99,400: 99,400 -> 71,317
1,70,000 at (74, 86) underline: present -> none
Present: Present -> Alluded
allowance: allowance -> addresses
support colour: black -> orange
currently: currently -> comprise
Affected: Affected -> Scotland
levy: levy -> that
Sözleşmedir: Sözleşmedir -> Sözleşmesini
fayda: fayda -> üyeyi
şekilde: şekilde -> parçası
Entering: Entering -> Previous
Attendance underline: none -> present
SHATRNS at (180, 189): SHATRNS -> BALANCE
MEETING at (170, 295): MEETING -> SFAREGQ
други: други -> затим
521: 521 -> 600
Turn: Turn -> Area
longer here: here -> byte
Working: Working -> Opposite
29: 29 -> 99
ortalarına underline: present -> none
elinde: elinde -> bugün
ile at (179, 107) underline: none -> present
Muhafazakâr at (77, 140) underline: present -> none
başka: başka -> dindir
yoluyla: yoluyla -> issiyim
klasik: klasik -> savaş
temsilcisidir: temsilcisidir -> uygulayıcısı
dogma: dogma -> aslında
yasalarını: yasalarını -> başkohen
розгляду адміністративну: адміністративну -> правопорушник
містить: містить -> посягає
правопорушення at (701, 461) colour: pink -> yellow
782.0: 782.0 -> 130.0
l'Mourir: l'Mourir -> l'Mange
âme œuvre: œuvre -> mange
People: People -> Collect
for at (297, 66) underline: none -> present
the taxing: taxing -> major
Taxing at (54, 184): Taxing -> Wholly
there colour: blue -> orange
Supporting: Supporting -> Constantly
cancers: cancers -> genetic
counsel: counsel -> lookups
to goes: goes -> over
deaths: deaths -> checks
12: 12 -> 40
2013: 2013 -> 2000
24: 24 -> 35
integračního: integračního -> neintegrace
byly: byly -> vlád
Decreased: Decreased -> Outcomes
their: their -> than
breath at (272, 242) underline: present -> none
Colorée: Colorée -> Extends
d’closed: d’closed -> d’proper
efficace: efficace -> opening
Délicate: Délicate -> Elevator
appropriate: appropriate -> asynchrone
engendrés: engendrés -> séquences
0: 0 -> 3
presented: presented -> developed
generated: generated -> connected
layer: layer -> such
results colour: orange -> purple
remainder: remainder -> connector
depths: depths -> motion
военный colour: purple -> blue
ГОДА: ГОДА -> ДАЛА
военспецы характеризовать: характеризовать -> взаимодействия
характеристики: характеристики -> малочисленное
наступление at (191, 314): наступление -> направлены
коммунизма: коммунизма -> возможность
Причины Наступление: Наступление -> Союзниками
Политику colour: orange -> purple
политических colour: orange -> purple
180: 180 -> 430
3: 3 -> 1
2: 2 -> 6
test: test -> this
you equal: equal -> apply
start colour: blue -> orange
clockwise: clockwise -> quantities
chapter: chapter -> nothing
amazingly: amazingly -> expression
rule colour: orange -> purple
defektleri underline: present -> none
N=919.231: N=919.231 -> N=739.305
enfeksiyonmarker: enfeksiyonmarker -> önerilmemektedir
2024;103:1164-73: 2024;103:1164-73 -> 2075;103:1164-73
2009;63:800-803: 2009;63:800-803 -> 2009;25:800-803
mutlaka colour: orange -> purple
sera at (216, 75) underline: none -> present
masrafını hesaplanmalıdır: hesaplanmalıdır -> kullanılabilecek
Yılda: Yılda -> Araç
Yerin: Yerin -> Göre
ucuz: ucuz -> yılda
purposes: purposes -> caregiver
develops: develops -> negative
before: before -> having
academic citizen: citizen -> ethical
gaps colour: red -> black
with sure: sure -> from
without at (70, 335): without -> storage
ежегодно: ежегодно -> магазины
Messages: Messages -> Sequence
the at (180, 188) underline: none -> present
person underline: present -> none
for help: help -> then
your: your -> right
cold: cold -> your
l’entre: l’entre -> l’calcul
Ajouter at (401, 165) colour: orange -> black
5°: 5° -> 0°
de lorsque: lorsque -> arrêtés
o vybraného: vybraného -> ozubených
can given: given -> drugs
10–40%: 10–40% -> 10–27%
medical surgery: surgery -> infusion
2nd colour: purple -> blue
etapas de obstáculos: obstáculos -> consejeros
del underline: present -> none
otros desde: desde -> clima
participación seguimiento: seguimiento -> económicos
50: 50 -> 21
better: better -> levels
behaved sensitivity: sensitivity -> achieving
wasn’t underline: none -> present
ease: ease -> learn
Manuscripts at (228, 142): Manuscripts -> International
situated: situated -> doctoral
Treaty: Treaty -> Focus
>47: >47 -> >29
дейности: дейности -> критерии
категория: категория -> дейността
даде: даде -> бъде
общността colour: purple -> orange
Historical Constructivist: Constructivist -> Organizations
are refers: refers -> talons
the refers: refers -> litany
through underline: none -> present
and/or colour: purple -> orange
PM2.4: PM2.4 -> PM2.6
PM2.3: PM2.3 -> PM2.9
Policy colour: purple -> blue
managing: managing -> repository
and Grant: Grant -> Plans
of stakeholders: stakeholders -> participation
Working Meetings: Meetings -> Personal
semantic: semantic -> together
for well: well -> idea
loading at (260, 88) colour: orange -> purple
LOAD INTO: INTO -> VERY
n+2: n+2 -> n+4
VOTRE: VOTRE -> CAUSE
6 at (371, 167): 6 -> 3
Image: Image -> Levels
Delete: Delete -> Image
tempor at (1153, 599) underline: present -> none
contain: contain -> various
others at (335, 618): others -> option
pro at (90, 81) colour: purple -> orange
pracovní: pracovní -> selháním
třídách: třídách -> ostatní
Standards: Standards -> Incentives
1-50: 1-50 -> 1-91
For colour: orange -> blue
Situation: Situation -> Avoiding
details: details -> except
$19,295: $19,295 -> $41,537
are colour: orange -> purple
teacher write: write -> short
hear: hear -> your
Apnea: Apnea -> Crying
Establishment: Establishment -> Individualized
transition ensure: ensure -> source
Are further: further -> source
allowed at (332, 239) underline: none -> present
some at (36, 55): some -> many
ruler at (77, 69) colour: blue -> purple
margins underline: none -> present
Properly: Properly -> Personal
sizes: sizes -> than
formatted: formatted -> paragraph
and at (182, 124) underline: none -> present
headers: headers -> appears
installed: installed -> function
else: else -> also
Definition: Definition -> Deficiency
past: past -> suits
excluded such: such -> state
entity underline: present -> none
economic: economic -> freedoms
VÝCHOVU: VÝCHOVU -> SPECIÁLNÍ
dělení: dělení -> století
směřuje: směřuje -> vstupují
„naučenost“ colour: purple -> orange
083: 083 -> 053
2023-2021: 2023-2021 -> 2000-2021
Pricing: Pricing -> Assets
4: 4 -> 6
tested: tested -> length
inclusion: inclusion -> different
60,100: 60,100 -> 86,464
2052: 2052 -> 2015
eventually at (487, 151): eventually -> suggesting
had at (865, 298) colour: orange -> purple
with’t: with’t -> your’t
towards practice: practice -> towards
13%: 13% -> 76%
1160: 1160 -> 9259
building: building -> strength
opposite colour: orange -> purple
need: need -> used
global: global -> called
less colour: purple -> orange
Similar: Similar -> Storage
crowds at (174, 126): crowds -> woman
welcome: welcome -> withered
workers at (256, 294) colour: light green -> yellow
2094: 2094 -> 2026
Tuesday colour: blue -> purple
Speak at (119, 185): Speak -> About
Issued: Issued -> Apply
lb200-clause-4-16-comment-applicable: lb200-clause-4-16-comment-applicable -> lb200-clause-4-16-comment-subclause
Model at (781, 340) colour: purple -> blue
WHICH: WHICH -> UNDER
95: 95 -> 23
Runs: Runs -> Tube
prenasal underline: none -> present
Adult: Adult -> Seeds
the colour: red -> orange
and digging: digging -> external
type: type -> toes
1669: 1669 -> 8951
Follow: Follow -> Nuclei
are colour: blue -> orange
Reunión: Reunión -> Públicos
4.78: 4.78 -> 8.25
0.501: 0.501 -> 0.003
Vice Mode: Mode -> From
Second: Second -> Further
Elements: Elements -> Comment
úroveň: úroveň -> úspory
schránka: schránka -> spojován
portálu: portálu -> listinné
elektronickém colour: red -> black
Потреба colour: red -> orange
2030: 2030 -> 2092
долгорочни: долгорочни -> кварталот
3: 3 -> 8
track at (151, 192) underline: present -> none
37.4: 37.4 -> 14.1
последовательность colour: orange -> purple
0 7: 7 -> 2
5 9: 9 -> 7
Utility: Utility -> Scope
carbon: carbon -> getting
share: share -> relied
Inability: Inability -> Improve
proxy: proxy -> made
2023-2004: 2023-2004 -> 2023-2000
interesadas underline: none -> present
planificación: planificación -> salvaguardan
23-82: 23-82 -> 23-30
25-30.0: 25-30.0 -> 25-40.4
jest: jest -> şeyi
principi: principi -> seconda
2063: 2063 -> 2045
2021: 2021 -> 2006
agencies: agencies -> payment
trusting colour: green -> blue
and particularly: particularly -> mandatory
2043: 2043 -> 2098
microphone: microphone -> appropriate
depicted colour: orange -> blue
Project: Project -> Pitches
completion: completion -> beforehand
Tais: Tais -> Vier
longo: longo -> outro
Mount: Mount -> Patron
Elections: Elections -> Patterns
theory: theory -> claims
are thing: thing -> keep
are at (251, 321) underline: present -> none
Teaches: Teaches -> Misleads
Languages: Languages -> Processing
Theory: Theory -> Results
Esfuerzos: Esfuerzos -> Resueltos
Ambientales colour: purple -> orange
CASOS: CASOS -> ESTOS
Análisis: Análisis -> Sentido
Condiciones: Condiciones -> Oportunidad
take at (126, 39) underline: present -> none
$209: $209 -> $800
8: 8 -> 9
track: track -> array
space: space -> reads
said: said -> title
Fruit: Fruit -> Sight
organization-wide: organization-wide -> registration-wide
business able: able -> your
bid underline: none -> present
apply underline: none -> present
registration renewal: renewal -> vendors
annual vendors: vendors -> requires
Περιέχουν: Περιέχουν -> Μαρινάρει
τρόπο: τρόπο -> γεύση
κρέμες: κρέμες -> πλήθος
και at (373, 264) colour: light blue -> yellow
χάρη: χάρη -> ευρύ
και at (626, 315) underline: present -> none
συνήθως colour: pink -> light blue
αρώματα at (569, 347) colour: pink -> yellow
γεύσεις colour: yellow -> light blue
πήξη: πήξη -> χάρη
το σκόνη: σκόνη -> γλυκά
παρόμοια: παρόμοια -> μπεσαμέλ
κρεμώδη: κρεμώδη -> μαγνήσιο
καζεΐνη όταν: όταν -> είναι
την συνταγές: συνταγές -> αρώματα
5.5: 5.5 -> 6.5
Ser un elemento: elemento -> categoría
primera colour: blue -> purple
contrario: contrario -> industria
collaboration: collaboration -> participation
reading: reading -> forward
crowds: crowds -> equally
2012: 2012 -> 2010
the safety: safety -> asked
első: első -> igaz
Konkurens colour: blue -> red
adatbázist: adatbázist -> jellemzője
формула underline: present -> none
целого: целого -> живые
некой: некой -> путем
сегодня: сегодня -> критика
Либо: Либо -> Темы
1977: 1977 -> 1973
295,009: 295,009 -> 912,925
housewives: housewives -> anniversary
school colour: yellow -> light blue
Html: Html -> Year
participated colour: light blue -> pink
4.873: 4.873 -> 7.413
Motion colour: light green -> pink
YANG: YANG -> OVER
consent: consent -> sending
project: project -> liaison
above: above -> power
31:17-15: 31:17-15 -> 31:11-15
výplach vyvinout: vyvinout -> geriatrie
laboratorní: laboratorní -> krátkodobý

- Required task:
Transcribe the listing from its first line through the line containing "elinde: elinde -> bugün", including both of those lines, and reproduce every line unchanged.

- Solution:
99,400: 99,400 -> 71,317
1,70,000 at (74, 86) underline: present -> none
Present: Present -> Alluded
allowance: allowance -> addresses
support colour: black -> orange
currently: currently -> comprise
Affected: Affected -> Scotland
levy: levy -> that
Sözleşmedir: Sözleşmedir -> Sözleşmesini
fayda: fayda -> üyeyi
şekilde: şekilde -> parçası
Entering: Entering -> Previous
Attendance underline: none -> present
SHATRNS at (180, 189): SHATRNS -> BALANCE
MEETING at (170, 295): MEETING -> SFAREGQ
други: други -> затим
521: 521 -> 600
Turn: Turn -> Area
longer here: here -> byte
Working: Working -> Opposite
29: 29 -> 99
ortalarına underline: present -> none
elinde: elinde -> bugün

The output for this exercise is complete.